Exercise aim »
Among these entries, count the lines containing the word "linejoin" and answer with only the number.

Supplied records »

□ □ □ □

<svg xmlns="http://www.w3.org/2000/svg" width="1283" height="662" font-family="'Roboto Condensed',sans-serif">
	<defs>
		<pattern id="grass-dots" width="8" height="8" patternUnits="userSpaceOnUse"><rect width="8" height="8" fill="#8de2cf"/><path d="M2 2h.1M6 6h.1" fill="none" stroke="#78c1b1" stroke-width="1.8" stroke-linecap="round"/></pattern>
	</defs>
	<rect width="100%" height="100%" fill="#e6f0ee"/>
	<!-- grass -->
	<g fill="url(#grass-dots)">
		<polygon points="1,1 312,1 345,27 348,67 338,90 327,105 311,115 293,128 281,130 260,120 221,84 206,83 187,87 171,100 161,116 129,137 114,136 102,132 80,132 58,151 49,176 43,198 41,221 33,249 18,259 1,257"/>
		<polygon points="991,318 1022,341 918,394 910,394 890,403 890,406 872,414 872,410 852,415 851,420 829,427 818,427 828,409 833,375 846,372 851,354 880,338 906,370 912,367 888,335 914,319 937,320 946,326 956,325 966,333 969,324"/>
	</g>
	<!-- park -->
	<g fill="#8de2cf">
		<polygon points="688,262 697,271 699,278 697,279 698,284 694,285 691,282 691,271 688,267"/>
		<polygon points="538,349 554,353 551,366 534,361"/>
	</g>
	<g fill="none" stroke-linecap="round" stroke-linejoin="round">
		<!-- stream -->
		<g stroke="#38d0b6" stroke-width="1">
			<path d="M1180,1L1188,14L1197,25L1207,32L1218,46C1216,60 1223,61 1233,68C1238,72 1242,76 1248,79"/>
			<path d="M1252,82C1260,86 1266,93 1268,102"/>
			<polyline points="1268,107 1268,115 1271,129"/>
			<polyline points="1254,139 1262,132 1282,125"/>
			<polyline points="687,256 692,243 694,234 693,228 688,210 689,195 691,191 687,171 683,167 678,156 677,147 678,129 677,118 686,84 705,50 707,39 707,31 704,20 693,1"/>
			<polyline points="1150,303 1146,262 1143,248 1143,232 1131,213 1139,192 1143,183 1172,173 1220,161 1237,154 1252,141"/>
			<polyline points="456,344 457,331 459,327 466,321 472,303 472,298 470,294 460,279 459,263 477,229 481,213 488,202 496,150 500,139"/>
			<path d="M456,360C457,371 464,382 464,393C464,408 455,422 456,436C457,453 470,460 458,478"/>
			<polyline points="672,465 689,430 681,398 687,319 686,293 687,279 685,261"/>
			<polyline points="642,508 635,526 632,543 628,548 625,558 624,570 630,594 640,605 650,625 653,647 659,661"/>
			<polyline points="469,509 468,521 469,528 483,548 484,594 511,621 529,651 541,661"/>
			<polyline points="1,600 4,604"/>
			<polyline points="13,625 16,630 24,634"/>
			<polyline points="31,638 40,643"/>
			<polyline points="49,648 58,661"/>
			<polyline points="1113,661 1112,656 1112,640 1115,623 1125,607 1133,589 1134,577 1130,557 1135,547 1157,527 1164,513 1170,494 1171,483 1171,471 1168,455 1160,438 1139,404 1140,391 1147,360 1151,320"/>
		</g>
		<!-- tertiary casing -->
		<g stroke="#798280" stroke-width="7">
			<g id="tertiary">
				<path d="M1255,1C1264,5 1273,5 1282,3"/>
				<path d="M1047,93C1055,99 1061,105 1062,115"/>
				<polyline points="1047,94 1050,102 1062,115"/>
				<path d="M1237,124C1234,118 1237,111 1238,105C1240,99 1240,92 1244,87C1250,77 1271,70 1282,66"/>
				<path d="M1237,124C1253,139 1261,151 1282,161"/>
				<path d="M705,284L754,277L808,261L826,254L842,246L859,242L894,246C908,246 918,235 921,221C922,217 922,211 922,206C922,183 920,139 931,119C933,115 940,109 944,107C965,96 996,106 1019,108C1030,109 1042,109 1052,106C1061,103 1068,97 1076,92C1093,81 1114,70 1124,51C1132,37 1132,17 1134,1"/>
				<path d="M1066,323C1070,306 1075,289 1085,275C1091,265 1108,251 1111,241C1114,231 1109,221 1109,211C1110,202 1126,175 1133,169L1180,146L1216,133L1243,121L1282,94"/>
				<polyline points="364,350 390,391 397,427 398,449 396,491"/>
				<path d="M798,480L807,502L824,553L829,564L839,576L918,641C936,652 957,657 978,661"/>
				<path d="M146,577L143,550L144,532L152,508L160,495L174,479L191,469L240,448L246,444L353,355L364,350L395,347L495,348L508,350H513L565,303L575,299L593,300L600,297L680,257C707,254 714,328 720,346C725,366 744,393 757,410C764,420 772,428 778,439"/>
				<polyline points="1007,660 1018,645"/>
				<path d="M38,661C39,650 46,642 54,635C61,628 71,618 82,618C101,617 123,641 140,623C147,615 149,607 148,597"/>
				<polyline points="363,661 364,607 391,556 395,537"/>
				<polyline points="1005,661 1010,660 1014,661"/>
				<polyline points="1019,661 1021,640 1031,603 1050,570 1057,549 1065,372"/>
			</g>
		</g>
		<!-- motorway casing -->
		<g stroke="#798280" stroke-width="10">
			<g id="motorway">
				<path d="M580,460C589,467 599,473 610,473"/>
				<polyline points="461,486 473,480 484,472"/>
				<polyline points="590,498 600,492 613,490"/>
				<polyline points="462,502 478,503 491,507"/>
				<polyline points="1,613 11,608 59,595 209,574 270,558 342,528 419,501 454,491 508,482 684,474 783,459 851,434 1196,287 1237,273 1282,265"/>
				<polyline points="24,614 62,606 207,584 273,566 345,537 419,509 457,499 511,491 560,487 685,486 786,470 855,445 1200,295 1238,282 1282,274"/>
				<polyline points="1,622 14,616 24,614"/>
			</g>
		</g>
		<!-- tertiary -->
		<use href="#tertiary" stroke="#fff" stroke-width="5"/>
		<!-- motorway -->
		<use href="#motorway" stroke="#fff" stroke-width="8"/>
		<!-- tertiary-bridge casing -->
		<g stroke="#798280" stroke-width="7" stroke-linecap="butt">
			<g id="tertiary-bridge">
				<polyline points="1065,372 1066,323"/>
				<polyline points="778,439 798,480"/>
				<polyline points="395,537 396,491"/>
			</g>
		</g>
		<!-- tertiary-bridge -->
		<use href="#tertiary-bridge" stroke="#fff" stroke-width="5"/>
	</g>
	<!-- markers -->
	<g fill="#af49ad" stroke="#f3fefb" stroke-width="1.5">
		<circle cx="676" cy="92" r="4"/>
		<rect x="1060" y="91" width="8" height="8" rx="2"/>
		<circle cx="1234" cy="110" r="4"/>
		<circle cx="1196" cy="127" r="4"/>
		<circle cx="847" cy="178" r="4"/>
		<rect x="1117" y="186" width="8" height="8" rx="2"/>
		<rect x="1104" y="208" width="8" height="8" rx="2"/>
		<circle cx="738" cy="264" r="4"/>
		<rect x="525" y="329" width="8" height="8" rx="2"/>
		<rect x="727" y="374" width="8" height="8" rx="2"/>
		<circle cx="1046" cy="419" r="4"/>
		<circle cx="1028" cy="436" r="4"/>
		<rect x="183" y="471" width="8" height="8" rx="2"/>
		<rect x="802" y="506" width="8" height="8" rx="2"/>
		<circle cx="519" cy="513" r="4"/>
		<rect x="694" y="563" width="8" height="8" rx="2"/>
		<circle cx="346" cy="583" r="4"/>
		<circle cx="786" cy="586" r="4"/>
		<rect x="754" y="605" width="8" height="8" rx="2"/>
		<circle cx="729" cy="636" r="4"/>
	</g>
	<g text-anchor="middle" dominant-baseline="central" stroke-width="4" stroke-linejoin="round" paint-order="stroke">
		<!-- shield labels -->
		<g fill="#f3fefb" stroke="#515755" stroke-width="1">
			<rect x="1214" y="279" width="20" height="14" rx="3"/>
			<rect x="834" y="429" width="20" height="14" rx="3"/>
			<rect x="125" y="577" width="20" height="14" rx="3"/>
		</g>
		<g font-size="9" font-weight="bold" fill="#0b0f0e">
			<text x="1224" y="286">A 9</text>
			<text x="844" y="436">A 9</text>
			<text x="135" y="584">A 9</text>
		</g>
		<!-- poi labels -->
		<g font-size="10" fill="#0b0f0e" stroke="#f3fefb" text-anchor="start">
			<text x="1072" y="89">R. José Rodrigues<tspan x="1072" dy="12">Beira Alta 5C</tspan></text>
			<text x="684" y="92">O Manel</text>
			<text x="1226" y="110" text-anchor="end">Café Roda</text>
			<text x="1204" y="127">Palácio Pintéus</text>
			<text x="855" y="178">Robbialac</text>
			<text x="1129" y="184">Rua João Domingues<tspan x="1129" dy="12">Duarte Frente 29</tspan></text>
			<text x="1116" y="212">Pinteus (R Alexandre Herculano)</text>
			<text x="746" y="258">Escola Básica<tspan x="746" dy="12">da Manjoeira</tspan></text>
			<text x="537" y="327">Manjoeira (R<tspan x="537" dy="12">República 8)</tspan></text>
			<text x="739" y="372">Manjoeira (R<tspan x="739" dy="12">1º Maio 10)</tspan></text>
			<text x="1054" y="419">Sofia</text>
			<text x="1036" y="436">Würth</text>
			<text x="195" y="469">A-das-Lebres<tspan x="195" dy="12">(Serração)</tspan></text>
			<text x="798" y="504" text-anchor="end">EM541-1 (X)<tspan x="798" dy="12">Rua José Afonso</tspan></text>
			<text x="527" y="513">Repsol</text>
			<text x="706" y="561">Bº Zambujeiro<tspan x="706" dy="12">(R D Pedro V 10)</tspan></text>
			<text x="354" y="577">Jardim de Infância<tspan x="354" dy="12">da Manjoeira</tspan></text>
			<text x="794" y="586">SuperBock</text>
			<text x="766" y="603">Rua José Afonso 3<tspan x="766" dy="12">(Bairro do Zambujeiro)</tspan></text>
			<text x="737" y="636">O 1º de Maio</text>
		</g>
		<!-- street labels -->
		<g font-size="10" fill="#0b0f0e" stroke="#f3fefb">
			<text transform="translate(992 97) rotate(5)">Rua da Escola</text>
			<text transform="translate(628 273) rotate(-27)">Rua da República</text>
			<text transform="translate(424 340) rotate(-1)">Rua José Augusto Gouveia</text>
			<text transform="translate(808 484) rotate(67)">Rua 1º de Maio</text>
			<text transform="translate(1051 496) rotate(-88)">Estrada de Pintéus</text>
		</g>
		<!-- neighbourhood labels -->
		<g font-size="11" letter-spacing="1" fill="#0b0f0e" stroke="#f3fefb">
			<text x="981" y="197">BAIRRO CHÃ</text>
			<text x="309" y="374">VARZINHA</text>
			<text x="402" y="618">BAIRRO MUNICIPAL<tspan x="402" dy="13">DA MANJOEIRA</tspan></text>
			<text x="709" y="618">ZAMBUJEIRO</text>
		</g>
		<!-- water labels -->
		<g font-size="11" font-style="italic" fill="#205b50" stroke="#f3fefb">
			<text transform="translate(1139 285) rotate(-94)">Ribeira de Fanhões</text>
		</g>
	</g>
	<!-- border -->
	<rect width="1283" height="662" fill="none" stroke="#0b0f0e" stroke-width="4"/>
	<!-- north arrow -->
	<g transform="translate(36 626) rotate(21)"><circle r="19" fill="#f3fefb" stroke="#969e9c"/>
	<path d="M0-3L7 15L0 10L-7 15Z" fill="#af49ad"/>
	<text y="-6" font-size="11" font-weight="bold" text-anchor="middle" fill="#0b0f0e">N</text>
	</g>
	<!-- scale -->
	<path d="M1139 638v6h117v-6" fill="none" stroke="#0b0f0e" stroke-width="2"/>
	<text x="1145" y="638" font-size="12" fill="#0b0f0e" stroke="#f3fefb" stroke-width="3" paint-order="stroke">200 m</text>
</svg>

□ □ □ □

Exercise answer »
2